Dataset entries: Begin

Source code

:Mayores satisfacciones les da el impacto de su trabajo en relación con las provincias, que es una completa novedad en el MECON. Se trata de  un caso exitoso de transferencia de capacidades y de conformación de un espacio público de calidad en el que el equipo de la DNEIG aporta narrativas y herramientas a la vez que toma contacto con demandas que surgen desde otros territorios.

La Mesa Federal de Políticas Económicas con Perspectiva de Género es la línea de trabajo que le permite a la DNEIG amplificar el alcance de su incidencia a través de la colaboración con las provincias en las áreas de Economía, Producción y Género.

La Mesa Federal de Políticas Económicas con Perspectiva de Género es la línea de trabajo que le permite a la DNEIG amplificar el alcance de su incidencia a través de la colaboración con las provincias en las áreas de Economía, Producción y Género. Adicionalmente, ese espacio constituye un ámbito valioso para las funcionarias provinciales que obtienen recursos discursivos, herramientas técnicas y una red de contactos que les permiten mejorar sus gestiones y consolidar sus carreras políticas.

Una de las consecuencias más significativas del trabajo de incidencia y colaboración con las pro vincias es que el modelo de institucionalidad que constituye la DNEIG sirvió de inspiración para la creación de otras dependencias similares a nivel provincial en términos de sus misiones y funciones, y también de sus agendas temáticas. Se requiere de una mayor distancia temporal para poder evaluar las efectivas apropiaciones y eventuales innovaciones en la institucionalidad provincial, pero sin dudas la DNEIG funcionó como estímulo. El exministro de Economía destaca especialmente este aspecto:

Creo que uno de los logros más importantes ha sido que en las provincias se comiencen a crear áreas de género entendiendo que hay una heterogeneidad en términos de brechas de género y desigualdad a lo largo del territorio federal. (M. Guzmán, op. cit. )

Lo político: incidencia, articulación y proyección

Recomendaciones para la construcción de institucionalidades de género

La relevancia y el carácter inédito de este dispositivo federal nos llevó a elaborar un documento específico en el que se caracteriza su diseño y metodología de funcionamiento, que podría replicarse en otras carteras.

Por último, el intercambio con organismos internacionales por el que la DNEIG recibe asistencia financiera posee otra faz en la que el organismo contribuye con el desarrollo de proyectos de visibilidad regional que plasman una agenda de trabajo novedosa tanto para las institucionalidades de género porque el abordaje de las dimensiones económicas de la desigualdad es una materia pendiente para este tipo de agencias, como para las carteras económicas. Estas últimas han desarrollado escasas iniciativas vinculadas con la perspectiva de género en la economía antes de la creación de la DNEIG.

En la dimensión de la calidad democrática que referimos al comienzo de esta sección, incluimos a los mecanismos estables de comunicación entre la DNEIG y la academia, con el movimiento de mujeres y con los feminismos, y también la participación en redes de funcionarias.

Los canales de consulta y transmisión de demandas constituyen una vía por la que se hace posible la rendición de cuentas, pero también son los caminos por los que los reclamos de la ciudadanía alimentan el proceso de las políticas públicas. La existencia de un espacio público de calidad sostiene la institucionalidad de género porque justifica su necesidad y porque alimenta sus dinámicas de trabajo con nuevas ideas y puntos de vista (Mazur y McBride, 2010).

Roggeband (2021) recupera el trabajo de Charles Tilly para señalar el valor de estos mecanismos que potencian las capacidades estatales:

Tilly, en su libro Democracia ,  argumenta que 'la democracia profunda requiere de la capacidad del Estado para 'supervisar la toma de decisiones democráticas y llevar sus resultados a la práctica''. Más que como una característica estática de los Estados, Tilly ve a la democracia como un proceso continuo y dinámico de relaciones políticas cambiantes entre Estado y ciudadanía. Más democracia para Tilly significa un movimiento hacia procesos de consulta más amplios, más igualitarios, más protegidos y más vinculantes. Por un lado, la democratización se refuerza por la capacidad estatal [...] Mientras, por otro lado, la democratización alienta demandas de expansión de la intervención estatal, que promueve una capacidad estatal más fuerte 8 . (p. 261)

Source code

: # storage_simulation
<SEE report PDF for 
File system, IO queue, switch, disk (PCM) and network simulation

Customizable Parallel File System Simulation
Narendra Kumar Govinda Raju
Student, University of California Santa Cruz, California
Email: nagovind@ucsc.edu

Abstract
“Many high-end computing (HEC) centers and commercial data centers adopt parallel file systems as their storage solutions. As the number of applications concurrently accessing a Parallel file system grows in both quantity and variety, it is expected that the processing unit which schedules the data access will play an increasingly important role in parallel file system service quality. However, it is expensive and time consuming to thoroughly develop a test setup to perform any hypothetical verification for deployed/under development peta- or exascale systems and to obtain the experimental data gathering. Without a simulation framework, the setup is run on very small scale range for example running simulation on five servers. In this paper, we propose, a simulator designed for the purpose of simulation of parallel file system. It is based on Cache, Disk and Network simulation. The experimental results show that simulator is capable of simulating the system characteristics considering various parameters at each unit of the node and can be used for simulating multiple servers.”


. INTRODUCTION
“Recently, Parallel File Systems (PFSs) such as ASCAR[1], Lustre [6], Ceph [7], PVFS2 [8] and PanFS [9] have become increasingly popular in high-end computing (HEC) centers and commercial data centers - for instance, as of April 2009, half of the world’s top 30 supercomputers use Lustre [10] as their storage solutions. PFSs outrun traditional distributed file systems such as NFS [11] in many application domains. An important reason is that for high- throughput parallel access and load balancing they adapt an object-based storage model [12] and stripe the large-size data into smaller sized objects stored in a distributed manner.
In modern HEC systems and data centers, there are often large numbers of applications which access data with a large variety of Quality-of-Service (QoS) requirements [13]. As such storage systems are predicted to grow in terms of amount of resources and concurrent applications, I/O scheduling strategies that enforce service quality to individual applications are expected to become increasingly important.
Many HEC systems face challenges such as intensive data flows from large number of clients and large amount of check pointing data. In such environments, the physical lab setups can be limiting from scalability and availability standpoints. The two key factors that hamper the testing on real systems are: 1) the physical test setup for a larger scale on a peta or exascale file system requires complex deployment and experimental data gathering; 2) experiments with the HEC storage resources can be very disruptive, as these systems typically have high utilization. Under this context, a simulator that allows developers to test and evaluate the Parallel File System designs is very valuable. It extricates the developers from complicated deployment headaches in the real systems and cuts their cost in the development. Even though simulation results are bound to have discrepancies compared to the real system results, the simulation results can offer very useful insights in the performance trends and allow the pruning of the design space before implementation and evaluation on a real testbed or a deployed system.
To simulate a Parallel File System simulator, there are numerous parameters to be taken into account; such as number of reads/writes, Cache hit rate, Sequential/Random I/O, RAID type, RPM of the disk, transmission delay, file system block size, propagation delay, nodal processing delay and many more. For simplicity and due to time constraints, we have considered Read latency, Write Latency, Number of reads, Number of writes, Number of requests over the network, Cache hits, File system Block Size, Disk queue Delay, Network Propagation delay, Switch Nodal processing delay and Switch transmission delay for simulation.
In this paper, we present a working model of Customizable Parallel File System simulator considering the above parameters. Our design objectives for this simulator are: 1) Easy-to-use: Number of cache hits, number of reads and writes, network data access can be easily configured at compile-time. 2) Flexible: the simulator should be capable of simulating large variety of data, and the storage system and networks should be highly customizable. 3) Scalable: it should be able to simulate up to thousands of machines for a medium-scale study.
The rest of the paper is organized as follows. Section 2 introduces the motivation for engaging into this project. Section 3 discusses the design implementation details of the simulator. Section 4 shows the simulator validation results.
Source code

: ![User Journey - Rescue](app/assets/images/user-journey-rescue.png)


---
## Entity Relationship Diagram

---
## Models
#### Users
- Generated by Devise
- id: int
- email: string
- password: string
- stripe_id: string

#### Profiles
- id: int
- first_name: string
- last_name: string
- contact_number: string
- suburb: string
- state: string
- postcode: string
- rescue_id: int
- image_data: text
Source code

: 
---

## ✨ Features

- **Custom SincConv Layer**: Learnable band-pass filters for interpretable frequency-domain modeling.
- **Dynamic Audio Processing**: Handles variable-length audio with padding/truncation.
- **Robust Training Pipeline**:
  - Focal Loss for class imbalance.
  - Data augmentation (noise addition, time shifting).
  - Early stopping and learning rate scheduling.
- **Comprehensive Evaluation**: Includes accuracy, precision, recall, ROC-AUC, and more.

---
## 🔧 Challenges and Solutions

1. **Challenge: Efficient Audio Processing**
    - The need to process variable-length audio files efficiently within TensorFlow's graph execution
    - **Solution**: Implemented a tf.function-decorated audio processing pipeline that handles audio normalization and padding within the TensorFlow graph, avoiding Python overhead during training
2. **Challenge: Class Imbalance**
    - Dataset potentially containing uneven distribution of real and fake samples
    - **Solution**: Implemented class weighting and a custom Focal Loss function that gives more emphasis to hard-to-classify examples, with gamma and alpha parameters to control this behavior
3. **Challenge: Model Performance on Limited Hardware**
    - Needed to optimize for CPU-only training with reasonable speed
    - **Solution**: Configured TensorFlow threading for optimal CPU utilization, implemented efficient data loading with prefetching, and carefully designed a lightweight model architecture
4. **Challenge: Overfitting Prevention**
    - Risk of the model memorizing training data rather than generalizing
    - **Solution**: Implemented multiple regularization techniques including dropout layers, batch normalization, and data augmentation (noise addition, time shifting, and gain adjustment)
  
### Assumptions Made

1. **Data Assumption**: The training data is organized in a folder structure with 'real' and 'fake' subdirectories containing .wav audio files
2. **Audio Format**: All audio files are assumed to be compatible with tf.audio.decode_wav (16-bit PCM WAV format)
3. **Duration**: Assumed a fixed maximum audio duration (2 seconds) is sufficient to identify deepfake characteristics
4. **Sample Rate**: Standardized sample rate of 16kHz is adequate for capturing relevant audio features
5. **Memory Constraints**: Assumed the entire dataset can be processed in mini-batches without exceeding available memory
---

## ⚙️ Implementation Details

Dataset entries: End

*Task item*.
Locate the word "addition" in the entries, and copy every line where it is found.

*Finished exercise*.
  - Data augmentation (noise addition, time shifting).
    - **Solution**: Implemented multiple regularization techniques including dropout layers, batch normalization, and data augmentation (noise addition, time shifting, and gain adjustment)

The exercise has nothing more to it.